Could be the start of quite a bunfight .


----------



## sheddy (21 May 2022)

Was Uncle Bulgaria in any way to blame ?


----------



## Cycleops (21 May 2022)

Maybe not as big a bunfight as that in Ukraine.
Some people just don't have any respect for Russia or their soldiers:


----------



## Chromatic (21 May 2022)

The WTA and ATP being useful idiots.


----------



## Time Waster (22 May 2022)

I can see the reasoning behind it but it's not right IMHO.

Wimbledon will still be one of the 4 biggest tennis competitions for players irrespective of ranking points. So does it matter?


----------



## Arrowfoot (22 May 2022)

One of the rare occasions, an event/location carries higher status and profile than the ranking system.
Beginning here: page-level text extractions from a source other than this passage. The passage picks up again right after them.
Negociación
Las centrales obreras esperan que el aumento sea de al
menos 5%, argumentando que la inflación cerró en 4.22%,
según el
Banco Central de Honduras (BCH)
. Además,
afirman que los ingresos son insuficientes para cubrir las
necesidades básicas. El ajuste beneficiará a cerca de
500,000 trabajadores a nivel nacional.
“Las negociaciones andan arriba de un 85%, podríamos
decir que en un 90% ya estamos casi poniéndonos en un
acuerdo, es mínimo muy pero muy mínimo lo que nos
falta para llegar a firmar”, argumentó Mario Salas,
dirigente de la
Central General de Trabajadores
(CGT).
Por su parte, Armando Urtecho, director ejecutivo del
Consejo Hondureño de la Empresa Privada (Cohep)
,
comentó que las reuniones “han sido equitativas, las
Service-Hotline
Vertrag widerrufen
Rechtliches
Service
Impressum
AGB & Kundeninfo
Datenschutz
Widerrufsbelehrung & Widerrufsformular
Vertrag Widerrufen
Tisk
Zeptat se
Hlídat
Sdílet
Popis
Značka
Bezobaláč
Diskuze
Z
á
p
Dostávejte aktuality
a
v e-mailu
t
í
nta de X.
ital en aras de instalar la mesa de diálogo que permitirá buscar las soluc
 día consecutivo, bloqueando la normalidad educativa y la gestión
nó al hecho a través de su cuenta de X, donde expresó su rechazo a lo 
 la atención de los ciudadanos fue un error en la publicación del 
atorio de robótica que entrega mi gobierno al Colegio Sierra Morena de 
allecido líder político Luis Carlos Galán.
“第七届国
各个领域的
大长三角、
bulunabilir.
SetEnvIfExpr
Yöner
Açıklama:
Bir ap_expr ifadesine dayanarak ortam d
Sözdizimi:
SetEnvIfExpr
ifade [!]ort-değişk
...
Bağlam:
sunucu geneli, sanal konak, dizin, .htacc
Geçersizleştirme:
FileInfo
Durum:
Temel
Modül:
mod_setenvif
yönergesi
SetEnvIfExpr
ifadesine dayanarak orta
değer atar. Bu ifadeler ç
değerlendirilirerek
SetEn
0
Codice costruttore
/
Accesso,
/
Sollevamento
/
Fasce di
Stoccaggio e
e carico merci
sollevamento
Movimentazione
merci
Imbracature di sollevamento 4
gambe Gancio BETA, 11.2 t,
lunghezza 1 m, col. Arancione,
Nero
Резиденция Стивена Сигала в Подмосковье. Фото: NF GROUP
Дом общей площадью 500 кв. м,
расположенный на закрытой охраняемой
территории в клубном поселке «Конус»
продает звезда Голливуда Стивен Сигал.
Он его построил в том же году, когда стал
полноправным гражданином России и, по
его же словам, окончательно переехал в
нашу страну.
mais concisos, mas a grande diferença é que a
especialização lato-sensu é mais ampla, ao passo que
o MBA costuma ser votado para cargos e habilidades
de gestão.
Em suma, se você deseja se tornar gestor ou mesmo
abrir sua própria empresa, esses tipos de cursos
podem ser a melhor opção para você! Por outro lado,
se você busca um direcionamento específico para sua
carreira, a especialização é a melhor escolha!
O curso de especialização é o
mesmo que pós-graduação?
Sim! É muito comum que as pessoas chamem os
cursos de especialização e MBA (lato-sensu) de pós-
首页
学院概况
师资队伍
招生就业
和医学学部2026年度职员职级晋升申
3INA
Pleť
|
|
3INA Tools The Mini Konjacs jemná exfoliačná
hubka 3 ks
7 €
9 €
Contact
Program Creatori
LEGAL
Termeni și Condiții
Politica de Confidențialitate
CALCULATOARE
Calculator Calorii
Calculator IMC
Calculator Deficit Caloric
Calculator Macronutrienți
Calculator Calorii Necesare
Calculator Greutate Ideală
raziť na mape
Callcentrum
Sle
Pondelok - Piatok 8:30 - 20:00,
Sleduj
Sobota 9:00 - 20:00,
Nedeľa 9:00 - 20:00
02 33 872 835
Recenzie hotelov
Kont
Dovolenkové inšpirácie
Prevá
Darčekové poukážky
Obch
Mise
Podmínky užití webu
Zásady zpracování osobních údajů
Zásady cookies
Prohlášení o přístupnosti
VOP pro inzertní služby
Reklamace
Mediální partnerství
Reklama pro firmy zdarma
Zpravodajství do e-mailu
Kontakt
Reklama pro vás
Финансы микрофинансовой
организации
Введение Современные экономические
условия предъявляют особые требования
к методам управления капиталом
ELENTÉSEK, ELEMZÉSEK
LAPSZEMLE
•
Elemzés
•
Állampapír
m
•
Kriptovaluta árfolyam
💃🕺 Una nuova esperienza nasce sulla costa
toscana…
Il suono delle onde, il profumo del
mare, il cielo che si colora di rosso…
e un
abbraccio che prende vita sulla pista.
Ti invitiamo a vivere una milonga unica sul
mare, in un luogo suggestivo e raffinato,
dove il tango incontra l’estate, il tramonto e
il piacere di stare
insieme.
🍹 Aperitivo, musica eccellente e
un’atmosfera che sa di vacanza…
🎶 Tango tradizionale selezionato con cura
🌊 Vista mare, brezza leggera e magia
It is the oldest tennis tournament in the World, 145 years old. 

It like saying that climbing Mt Everest will ignored in the Mountaineering World because the Nepalese had a fit.


----------



## twentysix by twentyfive (22 May 2022)

Wonder what the legal situation is? Has Parliament/Government included these folks in "sanctions" in which case the LTA are fire proof presumably? Or is there an opening for Discrimination action? Just some random thunking and open questions. Not intended as an opening for NACA enthusiasts........


----------



## Cycleops (22 May 2022)

twentysix by twentyfive said:


> Wonder what the legal situation is? Has Parliament/Government included these folks in "sanctions" in which case the LTA are fire proof presumably? Or is there an opening for Discrimination action? Just some random thunking and open questions. Not intended as an opening for NACA enthusiasts........


Yeah, gotta be careful otherwise the Russians might start nuking us.


----------



## Smokin Joe (22 May 2022)

I can understand why Russian international teams are banned from sports events, but I don't think it is fair to ban individuals from competing. They are playing for themselves and not as representatives of their nation.


----------



## Rusty Nails (22 May 2022)

Russian players are in a very difficult position. No matter what they think about the war with Ukraine, if they want a future in their home country they have to be very careful in their public criticism of Putin's actions.


----------



## matticus (22 May 2022)

Time Waster said:


> Wimbledon will still be one of the 4 biggest tennis competitions for players irrespective of ranking points. So does it matter?



I think the issue is that lower ranked players depend hugely on rankings points for future earnings.
The top players will still want to make a Grand Slam final etc, as that will still look the same on their CV.
I think!


----------